**WHAT TO PRODUCE**
Please write out every line of the entries below word for word, omitting the lines for the pictures.
## Start PROVIDED ENTRIES
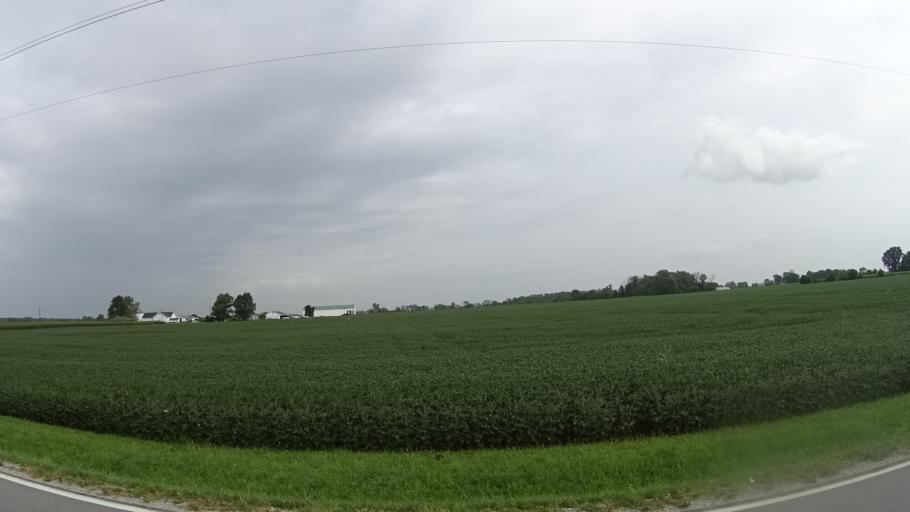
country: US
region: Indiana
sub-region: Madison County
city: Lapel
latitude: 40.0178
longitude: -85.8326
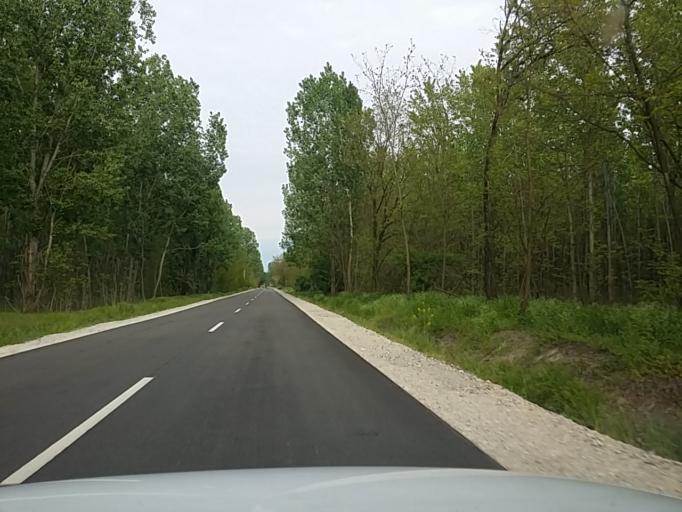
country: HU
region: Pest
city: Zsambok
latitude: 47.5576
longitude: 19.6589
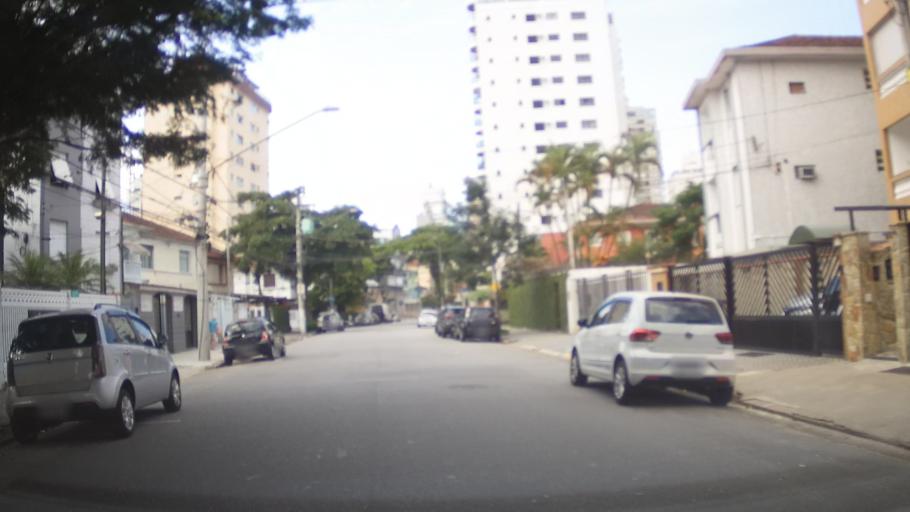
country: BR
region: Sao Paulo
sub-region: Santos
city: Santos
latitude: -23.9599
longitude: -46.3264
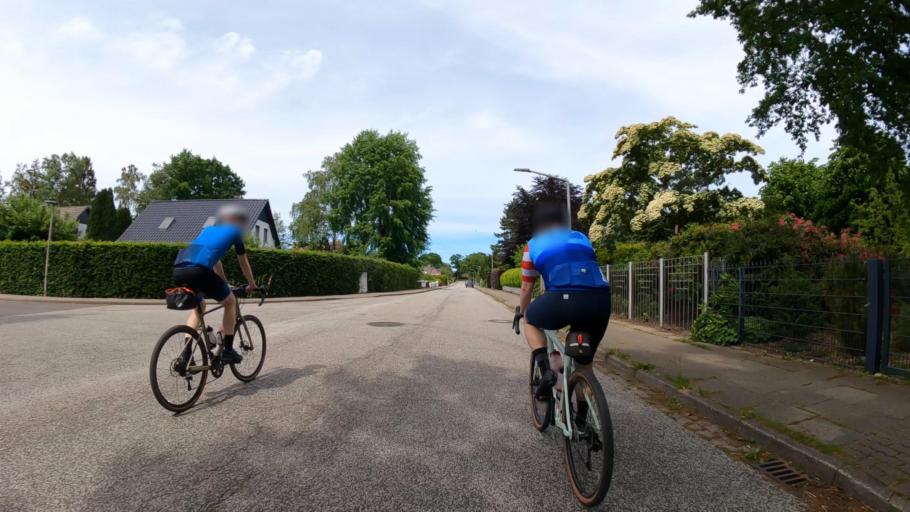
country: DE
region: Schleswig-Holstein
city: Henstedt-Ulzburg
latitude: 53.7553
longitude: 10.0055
## End PROVIDED ENTRIES
**REPLY TO THE TASK**
country: US
region: Indiana
sub-region: Madison County
city: Lapel
latitude: 40.0178
longitude: -85.8326
country: HU
region: Pest
city: Zsambok
latitude: 47.5576
longitude: 19.6589
country: BR
region: Sao Paulo
sub-region: Santos
city: Santos
latitude: -23.9599
longitude: -46.3264
country: DE
region: Schleswig-Holstein
city: Henstedt-Ulzburg
latitude: 53.7553
longitude: 10.0055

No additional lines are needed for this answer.